Health Equity North report recognised with NIHR award

28 March 2025


Health Equity North report recognised with NIHR award

A researcher who co-authored Health Equity North’s Children in Care report has received an award for her work in this field.

Dr Davara Bennett of the University of Liverpool has been awarded one of the new NIHR Impact prizes, announced last week (21st March 2025). The award recognised Dr Bennett’s research to improve understanding of inequalities in children entering care in England, including her work of the Health Equity North report released in 2024. The research project identified obstacles to tackling the socioeconomic drivers of care entry at a local level. It also proposed strategies for overcoming them. The project led to the formation of a Research Development Network for Children at Risk, which will carry forward the work.

The new NIHR awards celebrate some of the nation’s most promising researchers and the impact their work is making.
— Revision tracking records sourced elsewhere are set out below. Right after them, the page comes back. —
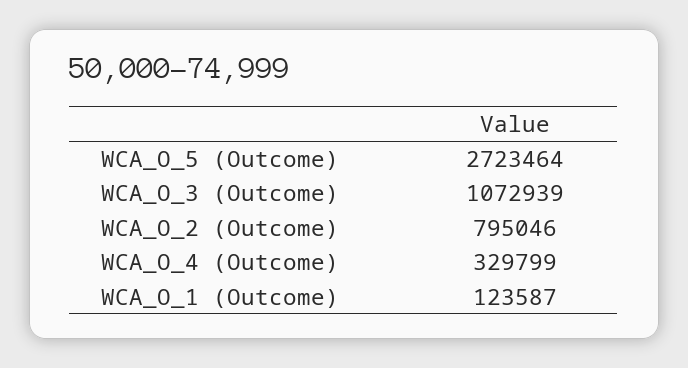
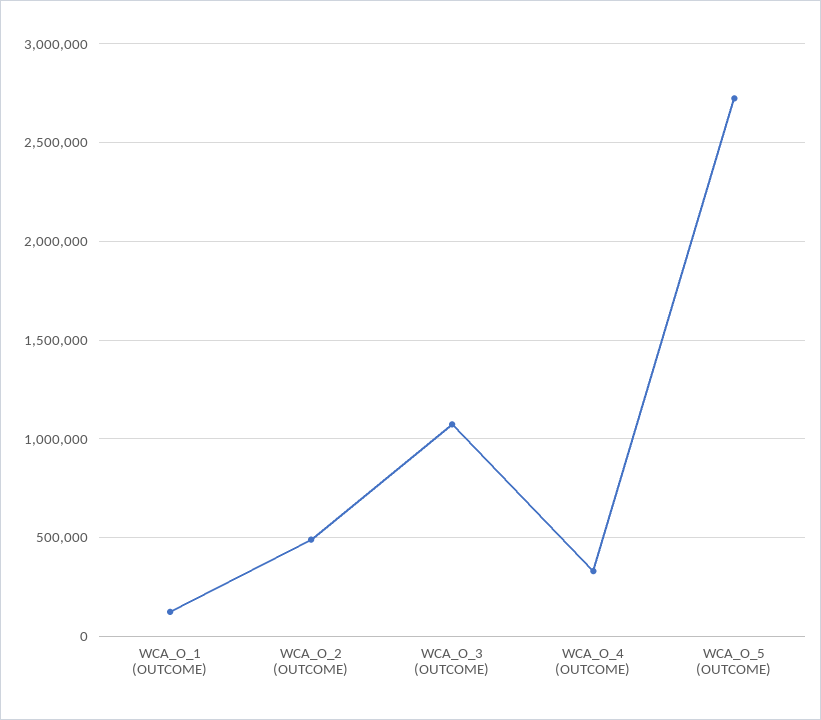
  {
    "WCA_O_5 (Outcome)": 2723464,
    "WCA_O_3 (Outcome)": 1072939,
-   "WCA_O_2 (Outcome)": 795046,
+   "WCA_O_2 (Outcome)": 500000,
    "WCA_O_4 (Outcome)": 329799,
    "WCA_O_1 (Outcome)": 123587
  }

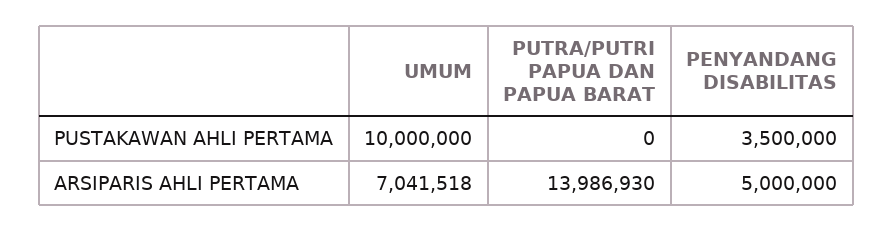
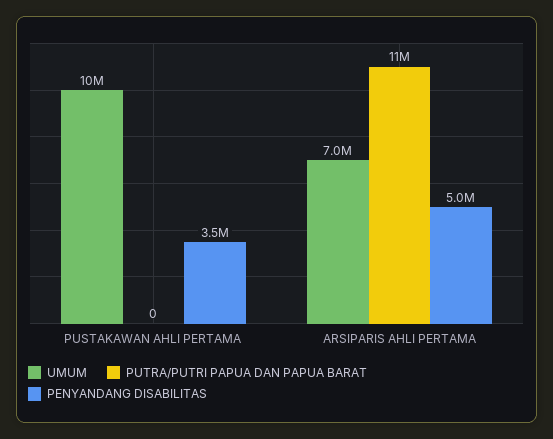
  {
    "UMUM": {
      "PUSTAKAWAN AHLI PERTAMA": 10000000,
      "ARSIPARIS AHLI PERTAMA": 7041518
    },
    "PUTRA/PUTRI PAPUA DAN PAPUA BARAT": {
      "PUSTAKAWAN AHLI PERTAMA": 0,
-     "ARSIPARIS AHLI PERTAMA": 13986930
+     "ARSIPARIS AHLI PERTAMA": 11000000
    },
    "PENYANDANG DISABILITAS": {
      "PUSTAKAWAN AHLI PERTAMA": 3500000,
      "ARSIPARIS AHLI PERTAMA": 5000000
    }
  }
These recognise major improvements in health over the last two decades, driven by research and scientific advances.

You can view the impact video submission at https://www.youtube.com/watch?v=1Wn-I7ANTHM&t=129s&ab_channel=NIHRSchoolforPublicHealthResearch

Davara said

It’s an honour to be awarded one of the NIHR Impact Prizes. This is a fantastic opportunity to highlight our team’s efforts to galvanise action on the preventable causes of children being separated from their families. No one can achieve impact alone, and the prize is a testament to my teachers: academics, activists, practitioners, policy experts and care experienced people, who see injustice and roll up their sleeves. I’m grateful to the team at Health Equity North for the major part they played in getting the policy recommendations out there – and I couldn’t have made the impact video without them.

There’s just one thing that bothers me about the video. In it, I stress the importance of foregrounding care experienced voices. But Mia Hankinson – my care-experienced collaborator-in-impact – is seen, not heard. So I’d like to take this opportunity to right a wrong, and excerpt the lived experience case study Mia wrote for the Child of the North report.”:

“I was in local authority foster care from the age of 14 with social care involvement from a much younger age. I don’t feel I can describe the few measures offered to myself and my family as supportive. Beneficial services providing care in my local area (Sefton) such as ‘Sure Start’ and homes offering respite care were forced to cease due to underfunding. Waiting lists for mental health services are forever growing but it seemed that the system did not even wish to open this door of support. I have long-standing mental health difficulties that spiralled upon entering foster care, I did not receive CAMHS support until then. I was hospitalised within two months of entering care and one month of access to mental health services with Anorexia Nervosa. Children should not have to reach extreme desperation in order to be protected by structures with parental responsibility: the system itself is a neglectful ‘parent’.

“I suffered massively with placement instability, moving through five placements in the space of three years. Sibling separation meant that at 21 years old I have not lived with my twin sister for eight years. At the age of 16 myself and my younger sister (11 at the time) lived in a home in which I felt emotionally disregarded, worsening my mental and physical health. The decision to leave destroyed me, the system informed me my younger sister would not join me if I moved: a child, battling a choice of whether to stay with their sibling but remain sick and uncared for, or to leave that hostile environment alone.

“Child protection orders do not seem all that protective. There is no clear narrative of the birth family’s (certain members or as a whole) use of long-term resource, a more sustainable resource to benefit the child and their wider network. The point of being in care is to be cared for; underfunding, corrupt systems, and scarce prevention strategies, in my opinion, is not care.”